Father Wolf had been instructed specially to recommend to the Holy See those priests whom he deemed qualified for appointment to vacant bishoprics. This was a matter of essential importance, and as such he devoted to it his particular care. Thomas O'Herlihy was appointed to Ross (1561); Donald McCongail or Magongail, the companion of his journeys, was appointed to Raphoe (1562); the Dominicans O'Harte and O'Crean were provided to the Sees of Achonry and Elphin in the same year at his request, and during the time he remained in Ireland his advice with regard to episcopal nominations was followed as a rule. He was instructed also to establish grammar schools throughout the country, and he was not long in Ireland till he realised the necessity of doing something for education, and above all for the education of candidates for the priesthood. In 1564 he obtained from Pius IV. the Bull, /Dum exquisita/, empowering himself and the Archbishop of Armagh to erect colleges and universities in Ireland on the model and with all the privileges of the Universities of Paris and Louvain. For this purpose they were empowered to apply the revenues of monasteries, and of benefices, and to make use of the ecclesiastical property generally. Unfortunately owing to the disturbed condition of the country, and the subsequent arrest of both the archbishop and the papal commissary, it was impossible to carry out this scheme.
In the earlier sessions of the Council of Trent the Archbishop of Armagh had taken a leading part. When the Council opened for its final sessions in January 1562 Ireland was represented by O'Herlihy of Ross, McCongail of Raphoe, and O'Harte of Achonry. Nor were these mere idle spectators of the proceedings. They joined in the warm discussions that took place regarding the Sacrifice of the Mass, Communion under both kinds, the source of episcopal jurisdiction and of the episcopal obligation of residence, the erection of seminaries, and the matrimonial impediments. It is said that it was mainly owing to their exertions that the impediment of spiritual relationship was retained. After their return attempts were made to convoke provincial synods to promulgate the decrees of the Council of Trent. In 1566 apparently some of the prelates of Connaught assembled and proclaimed them in the province of Tuam; in 1587 the Bishops of Clogher, Derry, Raphoe, Down and Connor, Ardagh, Kilmore, and Achonry, together with a large number of clergy met in the diocese of Clogher for a similar purpose, and in 1614 they were proclaimed for the province of Dublin by a synod convoked at Kilkenny.
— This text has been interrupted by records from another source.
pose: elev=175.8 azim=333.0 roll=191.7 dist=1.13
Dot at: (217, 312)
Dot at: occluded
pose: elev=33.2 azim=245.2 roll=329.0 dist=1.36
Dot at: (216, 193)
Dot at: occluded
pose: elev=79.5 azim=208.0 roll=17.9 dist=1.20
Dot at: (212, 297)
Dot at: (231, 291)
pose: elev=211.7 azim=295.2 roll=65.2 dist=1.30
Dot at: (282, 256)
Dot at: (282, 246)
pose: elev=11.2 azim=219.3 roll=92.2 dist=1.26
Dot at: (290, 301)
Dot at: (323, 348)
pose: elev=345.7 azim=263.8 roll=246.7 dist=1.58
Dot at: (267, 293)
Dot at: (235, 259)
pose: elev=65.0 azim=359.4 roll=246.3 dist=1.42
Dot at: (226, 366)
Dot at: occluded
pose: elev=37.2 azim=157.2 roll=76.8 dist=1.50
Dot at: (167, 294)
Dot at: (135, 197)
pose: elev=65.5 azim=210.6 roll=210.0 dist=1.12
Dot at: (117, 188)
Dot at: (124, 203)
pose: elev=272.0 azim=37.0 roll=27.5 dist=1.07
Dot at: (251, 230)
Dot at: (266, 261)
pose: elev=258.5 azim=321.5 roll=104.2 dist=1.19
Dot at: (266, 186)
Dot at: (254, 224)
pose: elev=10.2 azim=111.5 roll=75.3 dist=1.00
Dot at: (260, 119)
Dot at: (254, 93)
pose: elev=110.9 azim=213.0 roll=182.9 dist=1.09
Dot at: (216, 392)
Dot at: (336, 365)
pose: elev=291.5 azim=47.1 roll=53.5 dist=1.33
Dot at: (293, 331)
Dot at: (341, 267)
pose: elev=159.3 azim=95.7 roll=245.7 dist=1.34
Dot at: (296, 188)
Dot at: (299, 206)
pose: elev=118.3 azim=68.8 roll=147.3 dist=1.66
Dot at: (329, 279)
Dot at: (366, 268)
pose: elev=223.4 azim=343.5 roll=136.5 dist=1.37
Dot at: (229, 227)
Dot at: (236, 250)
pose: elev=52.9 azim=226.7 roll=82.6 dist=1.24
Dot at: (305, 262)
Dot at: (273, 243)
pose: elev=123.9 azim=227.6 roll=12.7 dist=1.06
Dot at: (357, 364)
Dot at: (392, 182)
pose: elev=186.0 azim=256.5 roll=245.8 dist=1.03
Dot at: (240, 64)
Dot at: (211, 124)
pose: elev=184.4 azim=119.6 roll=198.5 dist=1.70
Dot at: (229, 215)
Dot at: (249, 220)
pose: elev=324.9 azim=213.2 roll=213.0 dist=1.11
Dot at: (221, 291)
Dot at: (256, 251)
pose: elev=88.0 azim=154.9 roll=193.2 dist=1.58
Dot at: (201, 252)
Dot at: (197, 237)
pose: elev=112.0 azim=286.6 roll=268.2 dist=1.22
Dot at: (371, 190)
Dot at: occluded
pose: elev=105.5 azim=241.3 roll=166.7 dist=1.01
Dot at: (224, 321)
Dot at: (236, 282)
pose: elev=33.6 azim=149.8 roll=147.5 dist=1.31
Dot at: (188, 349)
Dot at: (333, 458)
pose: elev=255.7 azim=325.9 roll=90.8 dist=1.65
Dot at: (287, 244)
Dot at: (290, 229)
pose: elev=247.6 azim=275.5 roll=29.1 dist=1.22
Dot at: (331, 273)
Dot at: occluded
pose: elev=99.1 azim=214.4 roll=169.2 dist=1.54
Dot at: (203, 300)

In 1560, and for several years after, the state of affairs in Ireland was so threatening that Elizabeth and her advisers were more concerned about maintaining a foothold in the country than about the abolition of the Mass. In the North Shane O'Neill had succeeded on the death of his father (1559), and seemed determined to vindicate for himself to the fullest the rights of the O'Neill over the entire province of Ulster. The Earl of Kildare refused to abandon the Mass, and was in close correspondence both with his kinsman the Earl of Desmond, and with several of the Irish chieftains. It was feared that a great Catholic confederation might be formed against Elizabeth, and that Scotland, France, Spain, and the Pope might be induced to lend their aid. Instructions were therefore issued to the Lord Deputy to induce the Earl of Kildare to come to London where he could be detained, and to stir up the minor princes of Ulster to weaken the power of O'Neill. By detaining men like the Earls of Kildare, Desmond, and Ormond in London, by stirring up rivalries and dissensions amongst Irishmen, and above all by getting possession of the children of both the Anglo-Irish and Irish nobles and bringing them to England for their education, it was hoped that Ireland might be both Anglicised and Protestantised.